PC Deniz Jaffer, 47, and PC Jamie Lewis, 33, had been assigned to guard the scene overnight after Bibaa Henry and Nicole Smallman were found dead in bushes at Fryent Country Park in Wembley.
The constables took photographs after entering the crime scene without authorisation in the early hours of 7 June 2020, the Old Bailey heard.
Photos of the victims’ bodies were then shown to other police officers in person, and shared on WhatsApp with colleagues and friends.
In victim impact statements, family members described the defendants as a “disgrace” to the police family and to mankind.
The women’s mother, Mina Smallman, said the officers’ actions were a “betrayal of catastrophic proportions” and a “sacrilegious act”.

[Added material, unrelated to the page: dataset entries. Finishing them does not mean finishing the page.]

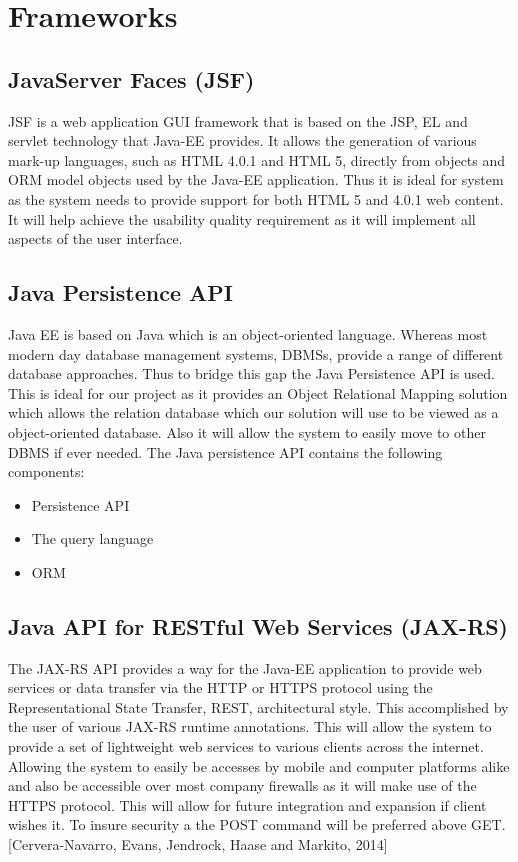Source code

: \documentclass[12pt]{article}
\begin{document}
\section{Frameworks}
\subsection{JavaServer Faces (JSF)}
JSF is a web application GUI framework that is based on the JSP, EL and servlet technology that Java-EE provides. It allows the generation of various mark-up languages, such as HTML 4.0.1 and HTML 5, directly from objects and ORM model objects used by the Java-EE application. Thus it is ideal for system as the system needs to provide support for both HTML 5 and 4.0.1 web content.\\
It will help achieve the usability quality requirement as it will implement all aspects of the user interface.

\subsection{Java Persistence API}
Java EE is based on Java which is an object-oriented language. Whereas most modern day database management systems, DBMSs, provide a range of different database approaches. Thus to bridge this gap the Java Persistence API is used. This is ideal for our project as it provides an Object Relational Mapping solution which allows the relation database which our solution will use to be viewed as a object-oriented database. Also it will allow the system to easily move to other DBMS if ever needed. The Java persistence API contains the following components:  
\begin{itemize}
\item Persistence API
\item The query language
\item ORM
\end{itemize}

\subsection{Java API for RESTful Web Services (JAX-RS)}
The JAX-RS API provides a way for the Java-EE application to provide web services or data transfer via the HTTP or HTTPS protocol using the Representational State Transfer, REST, architectural style. This accomplished by the user of various JAX-RS runtime annotations. This will allow the system to provide a set of lightweight web services to various clients across the internet. Allowing the system to easily be accesses by mobile and computer platforms alike and also be accessible over most company firewalls as it will make use of the HTTPS protocol. This will allow for future integration and expansion if client wishes it. To insure security a the POST command will be preferred above GET.[Cervera-Navarro, Evans, Jendrock, Haase and Markito, 2014]
\end{document}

She said: “Jaffer and Lewis callously and without any regard for our dead girls’ bodies committed, to my mind, a sacrilegious act.
Ms Henry, 46, and Ms Smallman, 27, had been murdered by 18-year-old Hussein, who believed he was fulfilling a Satanic pact by “sacrificing” women in exchange for a lottery win.
The killer – now serving a life sentence – ambushed the two women in the park in the early hours of June 6, as they danced together while celebrating Ms Henry’s birthday.
He dragged the bodies into the undergrowth in a bid to conceal the murders, leaving the two women laying side by side where they were discovered by Ms Smallman’s distraught boyfriend around 36 hours later.
Jaffer, of Hornchurch, east London, and Lewis, from Colchester, Essex, were each jailed for two years and nine months.
Both men pleaded guilty to misconduct in public office at the Old Bailey last month, and have since been formally dismissed from the Metropolitan Police. They have also been barred from serving as police officers again in the future.
On June 19, the IOPC received an anonymous tip off about Lewis’ activities at the crime scene, and after the officer’s arrest analysis of his phone showed he had taken two images of the murder scene and Jaffer had taken four pictures.
A separate investigation concluded that three constables had a case to answer for misconduct as they were either aware of, received or viewed the inappropriate photographs and failed to challenge or report them.
Last month, a tribunal found the officers had committed gross misconduct. Lewis was dismissed from the Metropolitan Police immediately and Jaffer would have been sacked but had already resigned.